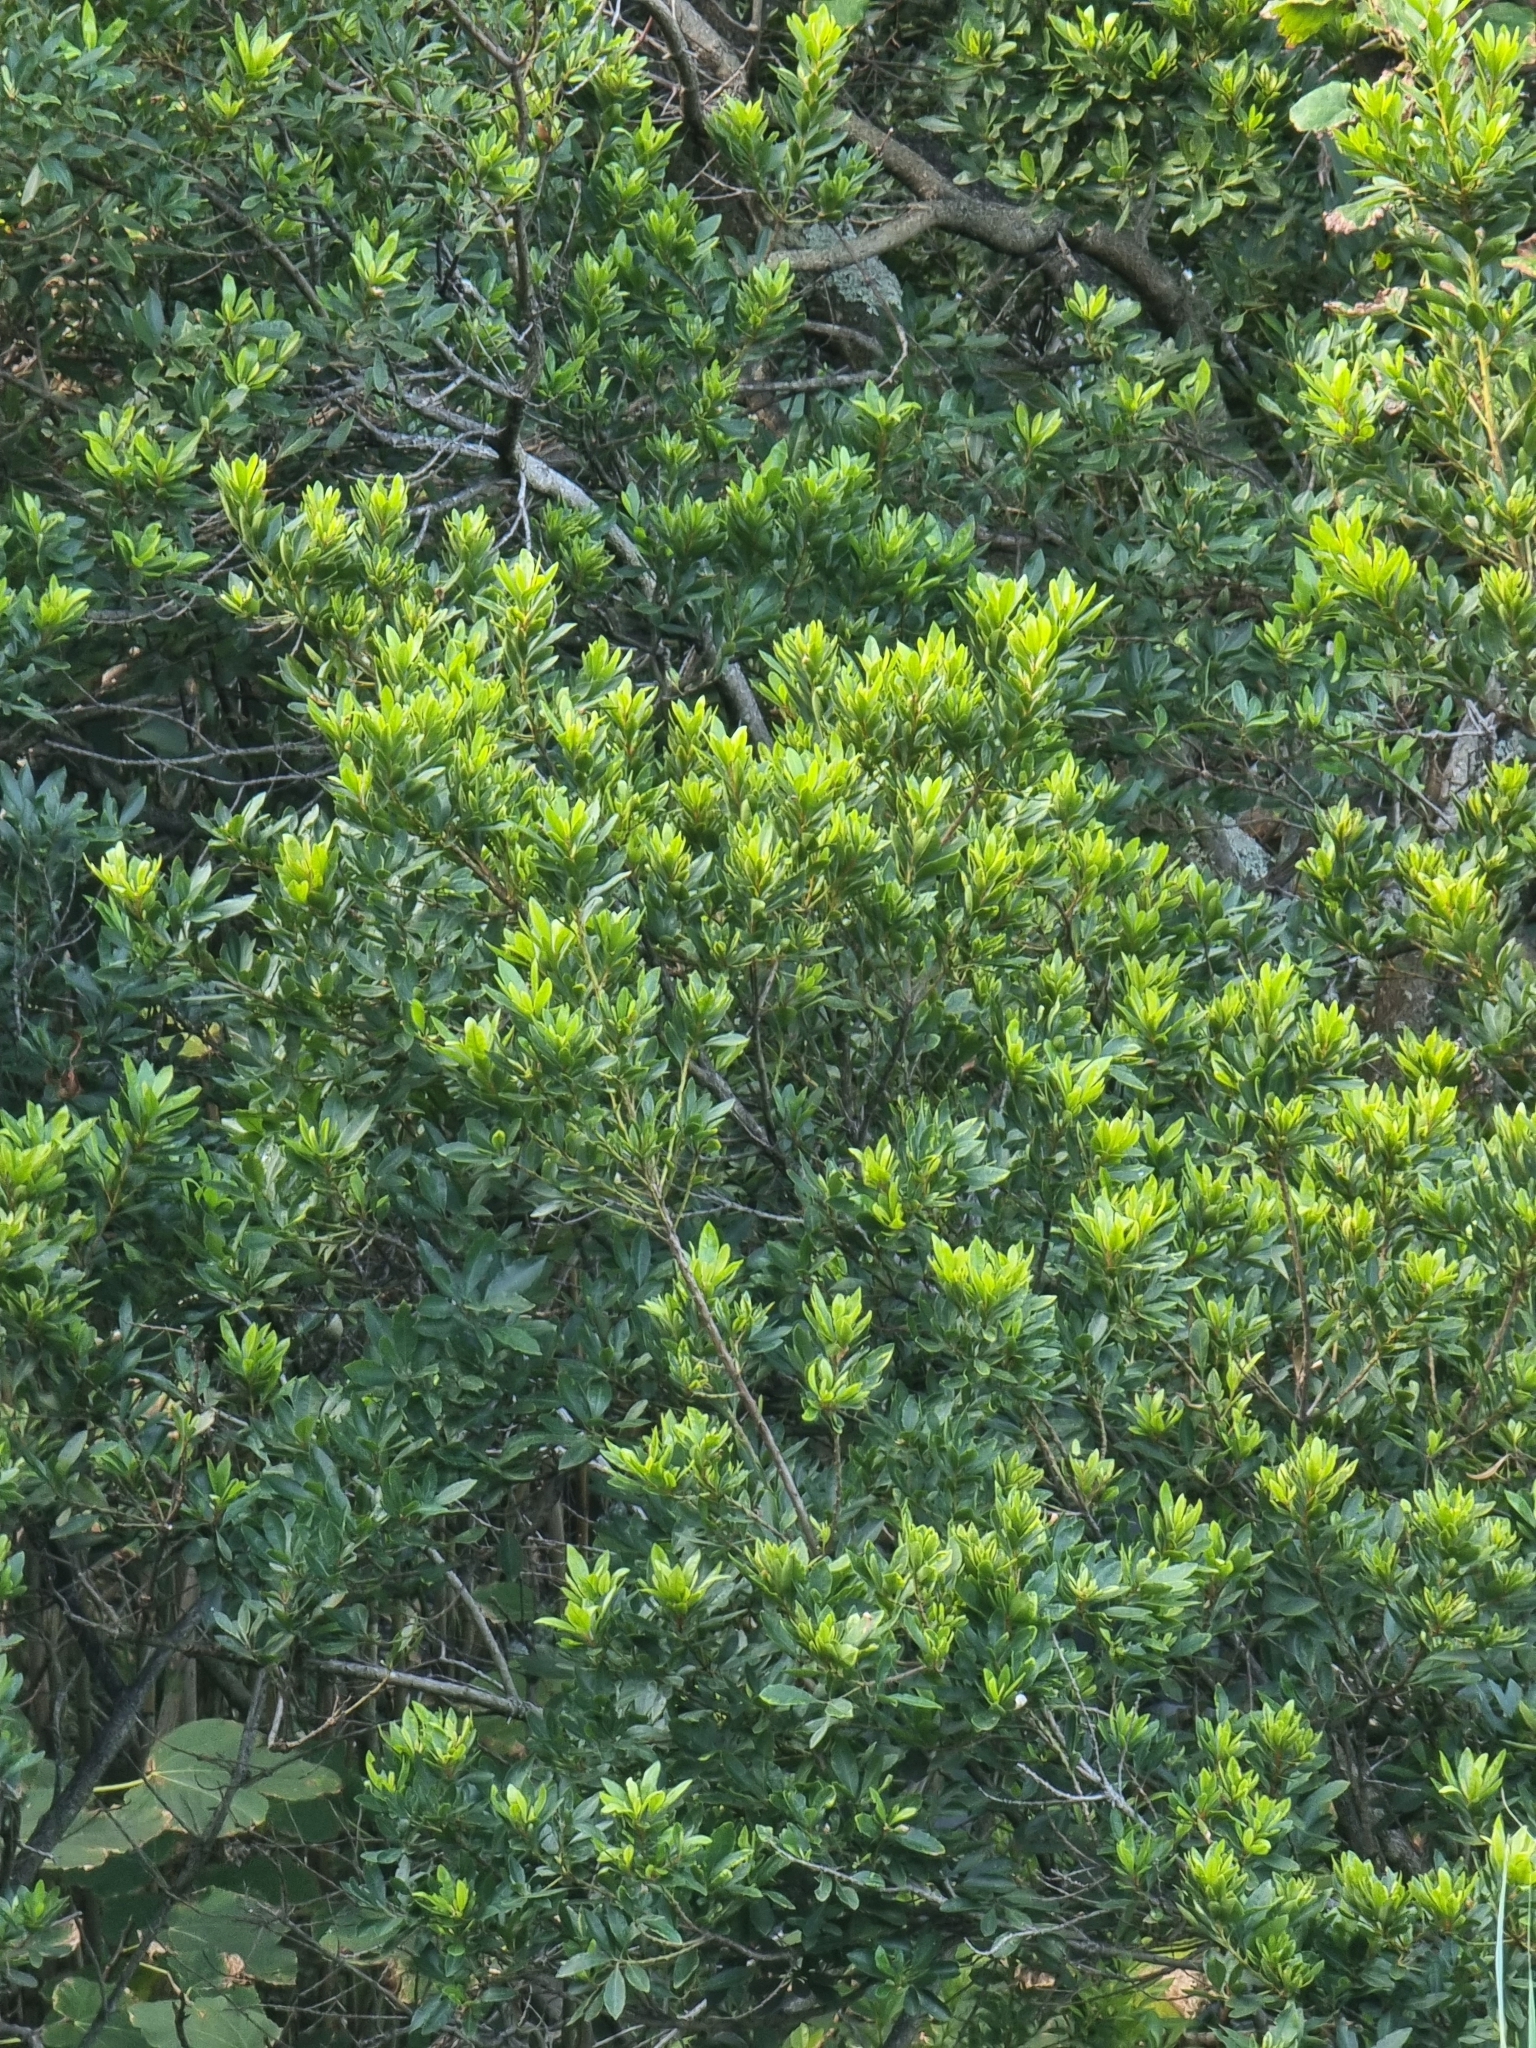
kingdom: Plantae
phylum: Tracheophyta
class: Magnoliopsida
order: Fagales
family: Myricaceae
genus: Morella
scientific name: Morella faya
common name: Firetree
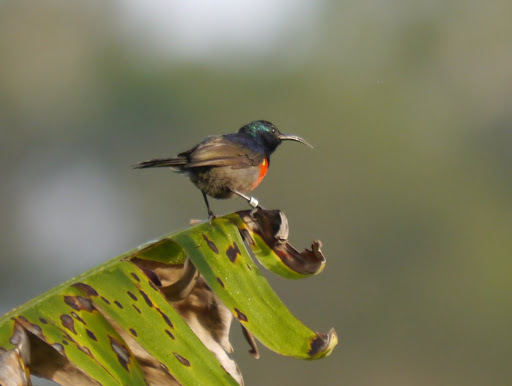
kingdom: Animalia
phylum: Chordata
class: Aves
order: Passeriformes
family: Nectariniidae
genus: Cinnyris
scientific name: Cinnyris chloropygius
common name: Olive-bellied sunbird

- [Task objective] Rewrite the lines above with "common name" changed to "vernacular name" everywhere it occurs and nothing else altered. Leave out the pictures.

- [Solution]
kingdom: Plantae
phylum: Tracheophyta
class: Magnoliopsida
order: Fagales
family: Myricaceae
genus: Morella
scientific name: Morella faya
vernacular name: Firetree
kingdom: Animalia
phylum: Chordata
class: Aves
order: Passeriformes
family: Nectariniidae
genus: Cinnyris
scientific name: Cinnyris chloropygius
vernacular name: Olive-bellied sunbird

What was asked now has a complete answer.